### Excerpted text
* START *
There will be more to the Feb. 23 USC Thornton Chamber Orchestra concert at Bovard Auditorium than meets the ear.

Listeners will hear a swarm of music styles, with pieces that span the Baroque era to the present, representing French, Italian, Swedish and Austrian composers.

But the significance of the concert goes beyond the performance to what these carefully chosen pieces represent – harbingers of a new, evolving approach to orchestral studies in the USC Thornton School of Music.

USC Thornton professor Larry Livingston, who selected the pieces and will be conducting, has been named music director of the USC Thornton Orchestral Program and given responsibility for providing the artistic vision for the redesigned program.

“We want to create a crucible of experiences that will mirror and anticipate the realities of life in the profession,” Livingston said.

USC Thornton Dean Robert Cutietta announced the new direction last month, saying he wanted to craft “a more coherent and focused orchestral training program."

Livingston, who is meeting weekly with a faculty committee that is designing the new program, wants to increase the variety of musical skills taught, maximizing the possibility that students will have professional careers.

One innovation under consideration is to experiment with the ratio of rehearsals to performances. Students in university music schools and conservatories typically rehearse seven to eight times to play one concert. In professional life, however, musicians rehearse a few times and then play many concerts.

Livingston said there is no question that student musicians benefit from having sufficient rehearsal time. However, they also need to develop a much steeper learning curve. So they may be asked to perform concerts with bare-bones rehearsal schedules.

Another real-life experience is to have students learn to play with a percussion “click track” running in their headphones, as is often done during recording of a film score.

The revamped program will continue to ground students in the great orchestral repertoire of the past, with attention given to authentic performance practice of historical music. But it also will expose students to new genres, including crossover works involving jazz and popular music, interfacing with technology and improvisation.

The point, Livingston said, is to make students “more enlightened, adaptive and agile.

“We are not turning the ship completely around,” he emphasized. “We already have a wonderful orchestra program in the school, with interesting, diverse repertoire and a variety of stellar conductors.”

The intent is to retain the core elements of the structure and integrate the new with the old, he said.

Livingston said he chose the pieces for the Feb. 23 concert, which begins at 7:30 p.m., as “a microcosm of where we may be headed with the new program.”

One piece will be an Italian Baroque offering of a concerto grosso by Arcangelo Corelli, played on modern instruments but utilizing instrumental techniques characteristic of the late 17th century. Mozart’s Symphony No. 34, written 100 years later, will represent the late 18th century.

French composer Darius Milhaud’s “The Creation of the World,” which Livingston described as “French perfume meets Cotton Club jazz,” is a snapshot of the 1920s.

The fourth piece by Swedish composer Lars-Erik Larsson dates to the 1950s. Student trombonist Christian Goldsmith, the winner of last spring’s concerto competition in the wind and brass division, will be the featured soloist.
* END *
### Data provided
* START *
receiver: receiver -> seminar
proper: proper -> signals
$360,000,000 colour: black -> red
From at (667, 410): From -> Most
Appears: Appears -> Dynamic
* END *
### What to work on
A) Answer these questions using the concert article:
(i) At what time does the Feb. 23 concert begin?
(ii) How many times do students in university music schools and conservatories typically rehearse to play one concert?
(iii) Who will be the featured soloist in the piece by Lars-Erik Larsson?
B) Name every composer whose work the concert article says will be played at the Feb. 23 concert.
The data has no connection to the concert article.

### Responses by task
A)
(i) 7:30 p.m.
(ii) Seven to eight times.
(iii) Student trombonist Christian Goldsmith.

B) Arcangelo Corelli, Mozart, Darius Milhaud, Lars-Erik Larsson